# Equation cant solve

1. Jul 11, 2008

### devanlevin

how do i solve this equatio?
[(√2) +1]²¹=[(√2)-1]*[3+2(√2)]˟ˉ¹

(√2) is sqare root of 2

hhow do i find x?

how can i divide [(√2) +1]²¹ by =[(√2)-1]

2. Jul 11, 2008

### Staff: Mentor

I don't see x in your equation.

3. Jul 11, 2008

### BryanP

4. Jul 11, 2008

### Staff: Mentor

Perhaps I am missing something, or it is just my computer glitch, but I have no idea where and what the unknown is and I can't see it with this formatting neither in Opera nor in IE. I see either some square or nothing on the right - but even after checking its code (#735) I am not wiser, as by name that's "swedish grave accent"...

Is it shaped as x? Is this the equation?

$$(\sqrt 2 + 1) ^{21} = \frac {(\sqrt 2 - 1)(3+2 \sqrt 2)} {x}$$

5. Jul 11, 2008

### BryanP

I'm confused as well. It appears that the x is located as an exponent of [3 + 2*sqrt(2)], more like:

[3 + 2*sqrt(2)]^(x-1)

Last edited: Jul 11, 2008
6. Jul 11, 2008

### Staff: Mentor

Something like

$$(\sqrt 2 + 1) ^{21} = (\sqrt 2 - 1)(3+2 \sqrt 2) ^{x-1}$$

7. Jul 11, 2008

### BryanP

Yeah like that.

Sorry about what I posted earlier, I changed it since I accidently put -x instead of x-1

8. Jul 11, 2008

### devanlevin

exactly that, x-1 is the exponent

9. Jul 11, 2008

### HallsofIvy

Staff Emeritus
So your problem is simply to solve a= bcx-1 where a, b, c are numbers?

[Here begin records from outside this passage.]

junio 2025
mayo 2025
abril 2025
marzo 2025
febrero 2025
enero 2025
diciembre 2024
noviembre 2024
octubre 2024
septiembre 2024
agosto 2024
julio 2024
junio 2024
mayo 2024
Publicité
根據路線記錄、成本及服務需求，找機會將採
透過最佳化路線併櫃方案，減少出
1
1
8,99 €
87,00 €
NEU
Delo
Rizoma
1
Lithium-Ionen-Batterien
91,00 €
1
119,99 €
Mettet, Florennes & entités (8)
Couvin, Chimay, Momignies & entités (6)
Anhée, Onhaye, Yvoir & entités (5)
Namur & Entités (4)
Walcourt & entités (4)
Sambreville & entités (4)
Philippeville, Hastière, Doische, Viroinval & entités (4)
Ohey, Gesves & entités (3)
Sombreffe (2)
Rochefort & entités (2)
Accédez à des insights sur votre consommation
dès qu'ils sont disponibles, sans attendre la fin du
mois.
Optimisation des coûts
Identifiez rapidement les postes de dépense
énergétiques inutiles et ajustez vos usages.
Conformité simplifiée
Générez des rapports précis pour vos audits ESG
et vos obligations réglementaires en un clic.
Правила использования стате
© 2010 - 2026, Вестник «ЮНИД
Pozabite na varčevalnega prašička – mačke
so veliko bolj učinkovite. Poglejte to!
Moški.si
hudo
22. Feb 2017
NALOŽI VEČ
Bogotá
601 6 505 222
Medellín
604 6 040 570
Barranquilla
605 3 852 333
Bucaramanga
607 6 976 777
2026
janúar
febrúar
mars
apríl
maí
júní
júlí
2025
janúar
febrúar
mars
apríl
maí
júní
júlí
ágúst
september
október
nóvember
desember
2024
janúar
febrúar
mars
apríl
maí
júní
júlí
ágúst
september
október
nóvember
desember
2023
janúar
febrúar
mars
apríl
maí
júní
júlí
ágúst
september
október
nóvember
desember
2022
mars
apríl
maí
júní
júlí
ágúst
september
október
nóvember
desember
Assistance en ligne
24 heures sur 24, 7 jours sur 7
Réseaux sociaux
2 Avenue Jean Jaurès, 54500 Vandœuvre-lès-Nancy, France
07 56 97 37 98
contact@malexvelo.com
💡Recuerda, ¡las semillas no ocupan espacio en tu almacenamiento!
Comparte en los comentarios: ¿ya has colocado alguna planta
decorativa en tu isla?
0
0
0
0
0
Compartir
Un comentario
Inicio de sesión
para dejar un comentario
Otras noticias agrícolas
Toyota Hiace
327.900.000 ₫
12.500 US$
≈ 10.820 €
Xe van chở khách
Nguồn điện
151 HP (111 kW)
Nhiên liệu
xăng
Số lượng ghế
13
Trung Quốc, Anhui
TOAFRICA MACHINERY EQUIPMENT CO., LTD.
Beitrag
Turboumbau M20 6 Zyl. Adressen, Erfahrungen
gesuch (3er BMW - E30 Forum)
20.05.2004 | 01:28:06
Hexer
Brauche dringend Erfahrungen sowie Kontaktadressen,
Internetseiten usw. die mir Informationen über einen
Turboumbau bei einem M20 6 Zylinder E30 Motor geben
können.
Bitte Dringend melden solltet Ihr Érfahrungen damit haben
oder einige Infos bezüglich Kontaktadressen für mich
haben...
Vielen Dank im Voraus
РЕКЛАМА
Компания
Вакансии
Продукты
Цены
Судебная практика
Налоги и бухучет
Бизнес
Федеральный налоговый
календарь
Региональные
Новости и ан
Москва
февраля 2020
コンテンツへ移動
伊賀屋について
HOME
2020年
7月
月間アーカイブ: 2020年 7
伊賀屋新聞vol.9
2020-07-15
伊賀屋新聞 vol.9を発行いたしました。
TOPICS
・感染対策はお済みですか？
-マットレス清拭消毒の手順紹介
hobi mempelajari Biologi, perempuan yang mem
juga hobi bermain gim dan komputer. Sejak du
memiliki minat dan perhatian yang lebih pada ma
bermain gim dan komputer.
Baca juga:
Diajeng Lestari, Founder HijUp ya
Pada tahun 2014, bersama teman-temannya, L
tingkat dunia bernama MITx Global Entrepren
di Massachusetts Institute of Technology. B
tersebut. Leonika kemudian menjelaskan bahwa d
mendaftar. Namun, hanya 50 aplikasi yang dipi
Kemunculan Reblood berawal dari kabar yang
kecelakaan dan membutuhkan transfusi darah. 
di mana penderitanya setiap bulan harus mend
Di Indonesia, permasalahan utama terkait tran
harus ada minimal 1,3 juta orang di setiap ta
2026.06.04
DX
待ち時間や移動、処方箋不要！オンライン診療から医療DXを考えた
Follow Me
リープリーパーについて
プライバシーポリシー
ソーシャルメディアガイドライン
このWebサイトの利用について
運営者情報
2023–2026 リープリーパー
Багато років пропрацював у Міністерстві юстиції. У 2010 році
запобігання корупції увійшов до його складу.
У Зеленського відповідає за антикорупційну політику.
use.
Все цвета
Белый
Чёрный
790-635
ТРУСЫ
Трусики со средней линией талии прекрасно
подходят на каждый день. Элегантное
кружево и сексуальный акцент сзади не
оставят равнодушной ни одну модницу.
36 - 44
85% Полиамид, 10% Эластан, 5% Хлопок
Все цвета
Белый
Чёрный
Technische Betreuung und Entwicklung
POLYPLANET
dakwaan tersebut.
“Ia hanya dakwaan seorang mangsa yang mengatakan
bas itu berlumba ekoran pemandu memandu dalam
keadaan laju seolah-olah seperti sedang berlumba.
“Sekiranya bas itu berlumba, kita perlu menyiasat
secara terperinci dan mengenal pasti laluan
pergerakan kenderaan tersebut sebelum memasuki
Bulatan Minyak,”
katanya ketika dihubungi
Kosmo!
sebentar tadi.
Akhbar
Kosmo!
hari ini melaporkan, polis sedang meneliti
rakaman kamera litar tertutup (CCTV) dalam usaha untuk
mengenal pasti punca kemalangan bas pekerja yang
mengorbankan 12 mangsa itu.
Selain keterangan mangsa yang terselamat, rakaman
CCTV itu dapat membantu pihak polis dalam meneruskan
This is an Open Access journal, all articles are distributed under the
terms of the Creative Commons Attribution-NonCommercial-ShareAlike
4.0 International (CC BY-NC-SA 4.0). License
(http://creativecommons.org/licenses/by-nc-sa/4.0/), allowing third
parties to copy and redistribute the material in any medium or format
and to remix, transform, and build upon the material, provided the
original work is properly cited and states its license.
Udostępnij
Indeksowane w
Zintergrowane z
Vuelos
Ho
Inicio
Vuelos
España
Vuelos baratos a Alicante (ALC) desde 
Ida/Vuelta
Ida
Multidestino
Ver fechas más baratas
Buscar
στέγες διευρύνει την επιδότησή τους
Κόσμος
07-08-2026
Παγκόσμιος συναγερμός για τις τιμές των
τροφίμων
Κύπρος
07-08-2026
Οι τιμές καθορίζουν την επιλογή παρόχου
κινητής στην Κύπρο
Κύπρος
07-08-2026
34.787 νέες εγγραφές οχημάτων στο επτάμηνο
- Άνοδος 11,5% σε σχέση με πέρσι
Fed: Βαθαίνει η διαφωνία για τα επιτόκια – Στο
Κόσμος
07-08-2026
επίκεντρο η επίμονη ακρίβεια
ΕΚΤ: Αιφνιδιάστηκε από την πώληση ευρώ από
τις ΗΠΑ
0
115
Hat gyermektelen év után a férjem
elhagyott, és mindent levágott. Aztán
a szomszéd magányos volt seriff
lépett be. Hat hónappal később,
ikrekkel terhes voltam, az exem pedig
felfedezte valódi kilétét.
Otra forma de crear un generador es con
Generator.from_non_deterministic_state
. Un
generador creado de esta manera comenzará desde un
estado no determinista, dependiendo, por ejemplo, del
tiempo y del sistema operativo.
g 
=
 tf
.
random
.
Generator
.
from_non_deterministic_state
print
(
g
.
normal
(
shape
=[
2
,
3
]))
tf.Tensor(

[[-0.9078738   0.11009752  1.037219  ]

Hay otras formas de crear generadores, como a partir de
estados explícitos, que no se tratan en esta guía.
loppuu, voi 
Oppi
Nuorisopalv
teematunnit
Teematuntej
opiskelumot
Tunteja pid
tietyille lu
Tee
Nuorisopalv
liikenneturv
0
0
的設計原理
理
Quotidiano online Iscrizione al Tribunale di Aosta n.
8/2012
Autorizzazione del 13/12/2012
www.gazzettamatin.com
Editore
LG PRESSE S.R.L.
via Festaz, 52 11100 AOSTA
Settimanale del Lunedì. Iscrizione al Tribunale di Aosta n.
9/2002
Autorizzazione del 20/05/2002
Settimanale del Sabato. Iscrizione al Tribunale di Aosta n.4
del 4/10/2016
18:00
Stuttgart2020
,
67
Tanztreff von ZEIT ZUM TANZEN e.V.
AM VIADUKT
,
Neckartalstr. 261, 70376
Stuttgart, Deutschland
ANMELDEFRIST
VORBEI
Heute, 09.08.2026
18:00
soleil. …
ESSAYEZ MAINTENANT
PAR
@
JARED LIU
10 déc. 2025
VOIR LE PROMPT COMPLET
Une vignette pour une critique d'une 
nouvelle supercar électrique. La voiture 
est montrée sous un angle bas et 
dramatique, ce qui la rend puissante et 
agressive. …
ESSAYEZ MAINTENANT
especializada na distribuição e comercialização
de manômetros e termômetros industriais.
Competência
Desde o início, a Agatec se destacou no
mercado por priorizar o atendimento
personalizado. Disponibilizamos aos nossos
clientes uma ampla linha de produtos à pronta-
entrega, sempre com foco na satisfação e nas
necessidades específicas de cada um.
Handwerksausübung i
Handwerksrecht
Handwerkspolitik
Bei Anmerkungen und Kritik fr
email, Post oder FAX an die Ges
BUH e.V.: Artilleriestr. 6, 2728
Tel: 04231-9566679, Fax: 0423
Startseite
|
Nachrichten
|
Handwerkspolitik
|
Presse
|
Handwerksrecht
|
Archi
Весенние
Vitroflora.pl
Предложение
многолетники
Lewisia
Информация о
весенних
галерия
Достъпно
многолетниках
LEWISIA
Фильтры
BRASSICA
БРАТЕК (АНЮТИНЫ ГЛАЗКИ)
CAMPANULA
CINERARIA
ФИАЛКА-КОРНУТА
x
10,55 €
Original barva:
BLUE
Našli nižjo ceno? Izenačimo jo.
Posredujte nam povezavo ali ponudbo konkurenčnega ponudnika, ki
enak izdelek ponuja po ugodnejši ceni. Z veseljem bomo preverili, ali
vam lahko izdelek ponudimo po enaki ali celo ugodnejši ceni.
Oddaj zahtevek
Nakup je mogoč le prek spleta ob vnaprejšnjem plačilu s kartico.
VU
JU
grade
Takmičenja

Surely you see that cx-1= (a/b). Now take the logarithm of both sides.

10. Jul 12, 2008

### gel

First , you can write
$$\frac{1}{\sqrt{2}-1}=\frac{\sqrt{2}+1}{(\sqrt{2}+1)(\sqrt{2}-1)}=\sqrt{2}+1.$$
Also,
$$(\sqrt{2}+1)^2=2+2\sqrt{2}+1=3+2\sqrt{2}.$$
Hopefully, that helps

11. Jul 12, 2008

### arildno

Your equation is of the form:
$$a=b*c^{x-1}$$
where a,b,c are ugly numbers.
Solve for x in this GENERAL form first, and then, if you absolutely have to, substitute them with your ugly numbers.

12. Jul 12, 2008

### gel

I disagree totally with this. The general answer would be x=log(a/b)/log(c)+1, but the point of the original question seems to be to do some simple arithmetic in [tex]Z[\sqrt{2}][/itex], and the answer is an integer, and can be solved exactly without resorting to log tables or a calculator. Expressed as logs, that would not be clear.